When engineers came up with the shape of a DC-9 airplane, they were thinking about the fastest way to travel using the least amount of energy. If you compare the DC-9 to a shark, you will see that their shapes are amazingly similar. They both have round bodies tapering off at both ends. This shape allows the plane to glide through the air, and the shark to glide through the water, without using up all their fuel before they get where they want to go.

Coloration

Sharks are generally a dark color on top, which is called their dorsal side, and a light color on the bottom, which is called their ventral side. Predators looking down might not see the dark top of the countershaded shark, because it blends in with the dark ocean depths. But if a predator looks up from below, the light bottom of the shark blends in with the lighter surface of the sea where the sun shines. Either way, the shark manages very well to blend in with its environment and avoid being seen when it doesn't want to be seen.

Nostrils

Sharks do have noses, but they only use them for smelling, not for breathing. You'll find their pair of nostrils on the underside of their snouts. Some species, like the Nurse Shark, even have some extra smellers called nasal barbels, which stick out near the nostrils and mouth.

Ampullae of Lorenzini

These are electroreceptive organs. The ampullae are jelly-filled pores shaped like ampullae (clay jars used by the Romans and others to store grain, oil, and wine). The function of these organs was not discovered until fairly recently. They are electr ical field sensing devices, and as everything living produces an electrical field, the shark can detect the presence of another living creature even if all its other senses were deactivated. The ampullae are distributed around the head, and the external openings and are large enough to be seen with the naked eye.

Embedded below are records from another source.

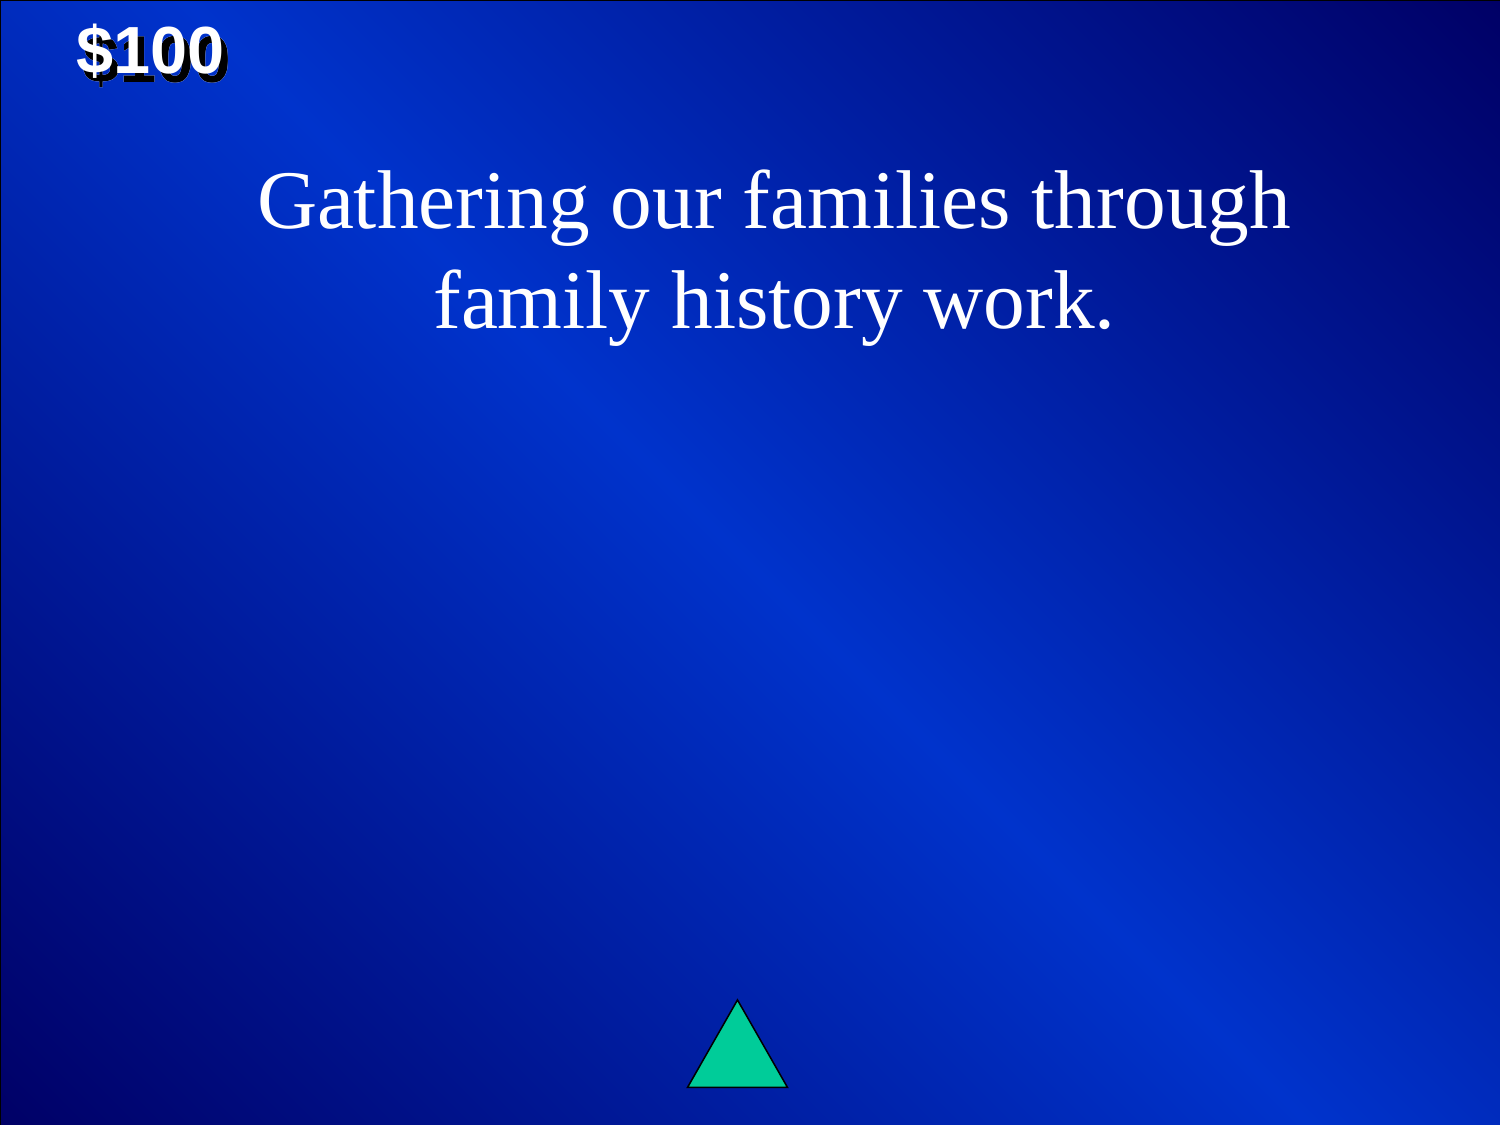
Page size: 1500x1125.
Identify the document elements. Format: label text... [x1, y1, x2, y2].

text_box [687, 999, 788, 1088]
text_box $100 [0, 0, 300, 95]
text_box Gathering our families through family history work. [174, 137, 1375, 453]
text_box [0, 0, 1500, 1125]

Harriet and Heming are on the beach now.
Heming is in bathing gear but he is still afraid.
"What if I just sink to the bottom?"
"You know when your lungs are full of air
it makes your body bouyant.
All you have to do is relax and keep breathing."

In an experiment, a group of sharks and rays were trained to eat in an area directly over a pair of electrodes buried in the sand bottom. When the sharks were fed fish, the current was turned on and emitted four-tenths of a microvolt. Then when the food was withheld, but the current turned on, the sharks and rays swarmed about the electrodes, uncovering them and snapping at them Thus it was shown that the animals could sense minute charges of electricity and could trace it to its source.

Fins

Sharks, as all fish, use their body and tail in a side to side motion to move through the water. Shark fins are rigid not flexible, and are supported by rods made of cartilage. Sharks have five different kinds of fins.

  1. Paired pectoral fins lift the shark as it swims.

  2. Paired pelvic fins stabilize the shark.

  3. One or two dorsal fins also stabilize the shark.
    In some species, dorsal fins have spines.

  4. Not all sharks have an anal fin, but it
    provides stability for the sharks that do have one.

  5. The caudal or tail fin moves the shark forward.

Gills

Sharks have five to seven gill slits on each side of their head, unlike bony fish which have one gill on each side. As water passes over their gills, oxygen is absorbed by the blood in the gills and transported from there to the rest of the body.

Some sharks have small openings called spiracles behind their eyes, at the top of the head. Spiracles are sort of like baby gill slits. The more active, fast swimming sharks seem to have outgrown the need for these spiracles, and only have very t iny ones or don't have them at all.